Solomon Popoli Linda was born near Pomeroy, on the labor reserve Msinga, Umzinyathi District Municipality in Ladysmith in Natal, where he was familiar with the traditions of amahubo and izingoma zomshado (wedding songs) music. He attended the Gordon Memorial mission school, where he learned about Western musical culture, hymns, and participated in choir contests. Influenced by the new syncopated music that had been introduced into South Africa from the US during the 1880s, he included it in the Zulu songs he and his friends sang at weddings and feasts.
In 1931, Linda, like many other young African men at that time, left his homestead to find menial work in Johannesburg, by then a sprawling gold-mining town with a great demand for cheap labour. He worked in the Mayi Mayi Furniture Shop on Small Street and sang in a choir known as the Evening Birds, managed by his uncles, Solomon and Amon Madondo, and which disbanded in 1933.
Linda found employment at Johannesburg's Carlton Hotel and started a new group that retained the Evening Birds name.
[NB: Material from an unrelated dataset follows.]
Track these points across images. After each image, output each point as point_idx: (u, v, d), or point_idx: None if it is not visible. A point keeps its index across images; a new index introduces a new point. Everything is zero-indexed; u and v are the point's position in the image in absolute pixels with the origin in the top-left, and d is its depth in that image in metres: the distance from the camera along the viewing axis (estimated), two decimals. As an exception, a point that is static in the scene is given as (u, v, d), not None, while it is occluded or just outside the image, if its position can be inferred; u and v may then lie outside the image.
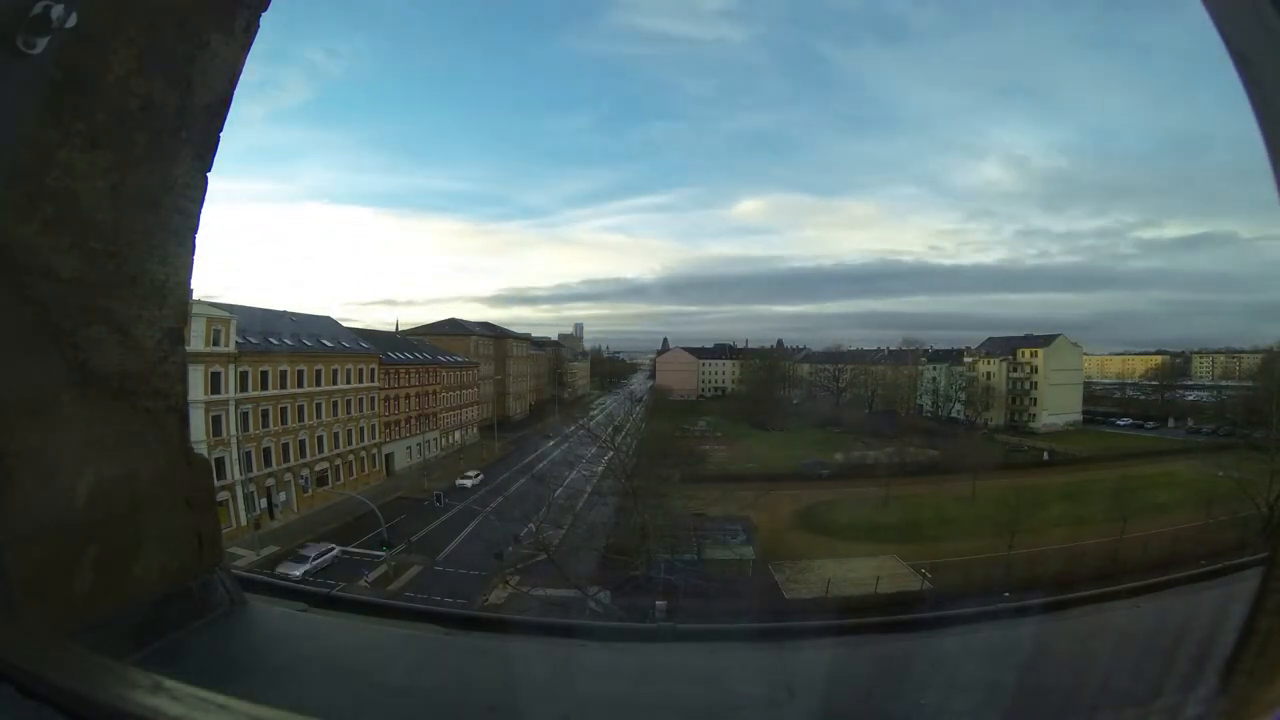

The members of the group were Solomon Linda (soprano), Gilbert Madondo (alto), Boy Sibiya (tenor), with Gideon Mkhize, Samuel Mlangeni, and Owen Sikhakhane as basses. They were all Linda's friends from Pomeroy.
The group evolved from performances at weddings to choir competitions. Linda's musical popularity grew with the Evening Birds, who presented "a very cool urban act that wears pinstriped suits, bowler hats and dandy two-tone shoes".
After Linda started working at the Gallo Record Company's Roodepoort plant in 1939 as a record packer, the Evening Birds were witnessed by company talent scout Griffith Motsieloa. Italian immigrant Eric Gallo owned what at that time was sub-Saharan Africa's only recording studio. In 1939, while recording a number of songs in the studio, Linda improvised the song "Mbube" (Lion). "Mbube" was a major success for Linda and the Evening Birds, reportedly selling more than 100,000 copies in South Africa by 1949. The recording was produced by Motsieloa at the Gallo Recording Studios, in Johannesburg. Linda sold the rights to Gallo Record Company for 10 shillings (less than US $2) soon after the recording was made. However, it is alleged that, by British laws then in effect, those rights should have reverted to Linda's heirs 25 years after his death in 1962.